Bitnovo: ¿Qué hay que saber de las criptomonedas tras su primera pandemia?

Se ha cumplido el primer aniversario de la penúltima vez que muchos volvieron a dar por muertos a bitcoin y al resto de criptomonedas. El descalabro bursátil producido por el comienzo de la pandemia afectó a todos los mercados y repercutió especialmente en el de las criptomonedas. Entre el 12 y el 13 de marzo de 2020 y agravado por una crisis de liquidez, se produjeron caídas en la valoración cercanas al 50%. Aquella madrugada bitcoin tocó los 3.600 dólares en algunas casas de cambio. Hoy cotiza por encima de los 50.000 dólares, habiendo superado puntualmente los 60.000. ¿Qué ha pasado en este último año?

Un conjunto de factores ha tenido como consecuencia este incremento del precio del bitcoin, para muchos sorprendente, desmesurado y exageradamente veloz:
● El principal factor ha sido la entrada de inversores institucionales. La escalada de precio de finales de 2017 fue generada por pequeños inversores, muchos de los cuales se subieron a una ola no porque tuvieran conocimiento de la tecnología subyacente, sino arrastrados por una corriente especulativa que los llevó a pensar que iban a multiplicar su dinero de manera fácil. Más de tres años después, sólo los pocos que tuvieron paciencia la han visto recompensada, virtud que en la mayoría de los casos venía dada por saber dónde estaban invirtiendo, tener fe en las posibilidades que esta tecnología ofrece, aparte de por supuesto solo invertir lo que no necesitaban y se podían permitir perder.
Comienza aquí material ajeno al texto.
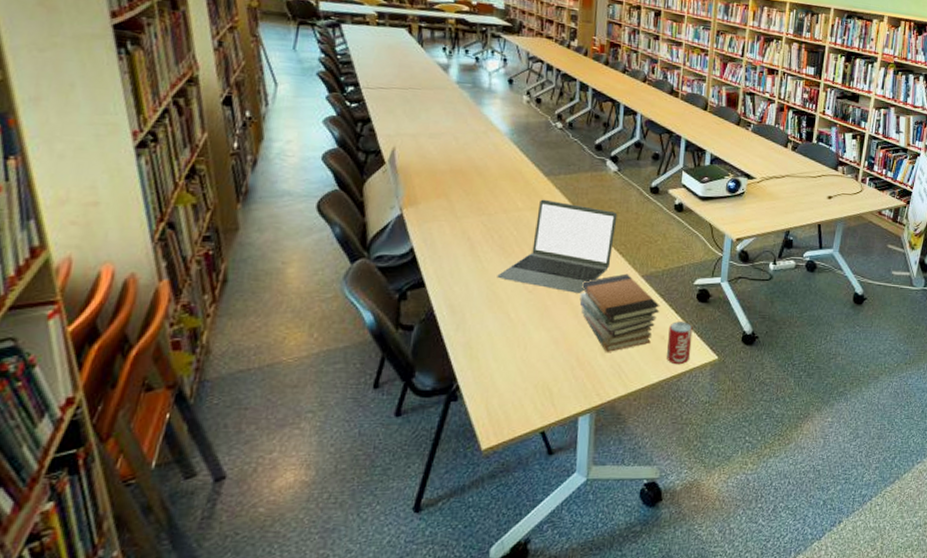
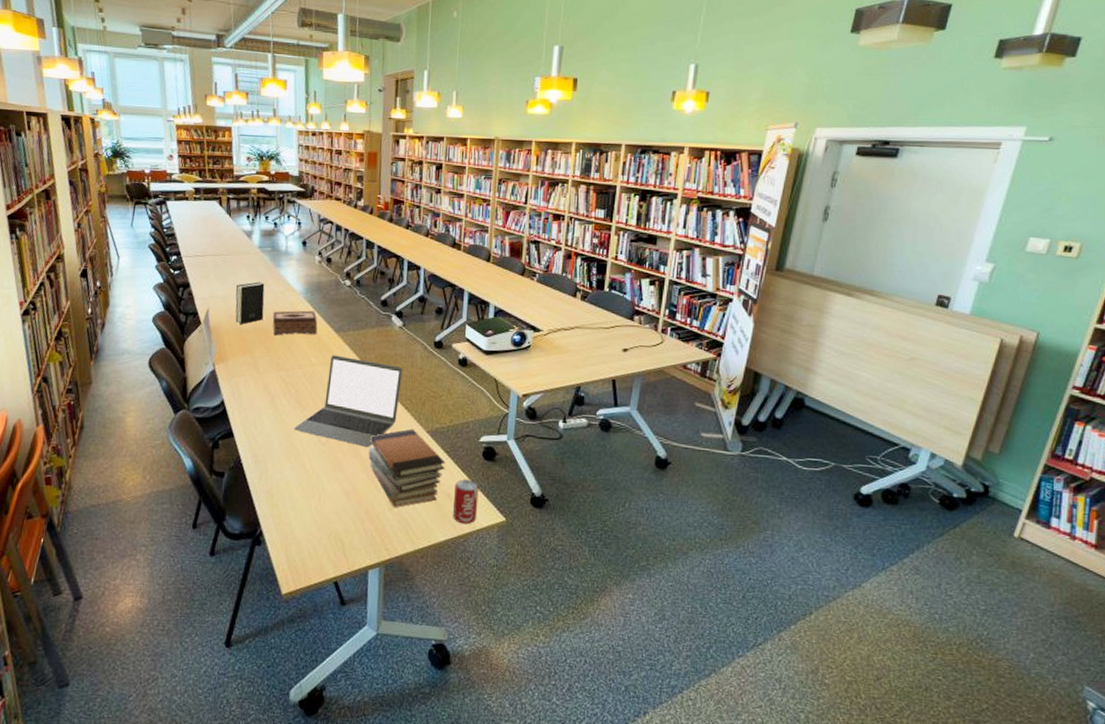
book: none [427,120,464,165] -> present [235,282,265,324]
tissue box: none [472,152,525,178] -> present [272,310,318,336]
Ahora una buena parte del volumen viene de la mano de grandes empresas y corporaciones, que ven a bitcoin y otros criptoactivos no sólo como un refugio o como una reserva de valor y que algunas ya recomiendan para diversificar portfolios, sino como una posibilidad real de estar ante una evolución del dinero tal y como lo conocíamos, una nueva forma de almacenar y transmitir valor. MicroStrategy, Square, Tesla, Paypal o Visa son ejemplos de empresas tecnológicas que quizá estén adelantándose a este cambio de paradigma, unas para directamente invertir y otras para incorporarlas en sus operaciones.

● Los avances en regulación han ayudado a abrir la puerta a estos inversores institucionales. En Europa esperamos este año la entrada de MiCA, el reglamento para mercados de criptoactivos, de modo que existan unas reglas de juego comunes en los estados miembros de la UE para dar seguridad tanto a usuarios como a empresas reguladas que podrán competir en igualdad de condiciones.

● La educación financiera y el lento pero cada vez mayor conocimiento sobre las criptomonedas, sus beneficios y el amplio abanico de soluciones que ofrecen, van permitiendo que la gente profundice en estas opciones para así poder decidir. Lo vemos en los medios, donde no sólo se hacen eco de la volatilidad del precio, ya hay titulares en los que se habla de finanzas descentralizadas (DeFi), de aplicaciones blockchain, e incluso de NFTs, los tokens no fungibles por sus siglas en inglés que actualmente se están poniendo de moda en el mundo del arte, entre otros muchos.

● Las medidas económicas tomadas para paliar los efectos de la pandemia mundial probablemente también hayan influido de manera indirecta en el incremento de la demanda de las criptomonedas. Los estímulos de los bancos centrales, hasta el punto de que, por ejemplo, casi el 25% de los dólares en circulación se emitieron en 2020, puede que hayan colaborado en esa labor de educación financiera.

La población se va dando cuenta de que nadie emite dinero gratis, de que se produce una merma en su poder adquisitivo, de que sus ahorros se diluyen en una masa monetaria tradicional que crece sin control y buscan alternativas. Y descubren bitcoin, un dinero que no se devalúa, sino que se aprecia en el tiempo, con una emisión controlada y programada, no alterable o manipulable sin el consenso de la mayoría de la red.

● Por último, un factor intrínseco a Bitcoin: el halving. En mayo de 2020 se produjo por tercera vez este evento programado en su protocolo, en el que cada 210.000 bloques (aproximadamente 4 años), se reduce a la mitad la emisión en forma de recompensa en bitcoins que perciben los mineros cuando cada 10 minutos de media, resuelven un puzle matemático para para poder añadir un nuevo bloque a la cadena. Actualmente ya se han emitido casi el 89% de los bitcoins en circulación y si se quieren obtener, sólo hay dos maneras: conseguir minar los que quedan o que alguien te venda los que posee, y cuando un bien es escaso, sabemos lo que ocurre con su precio.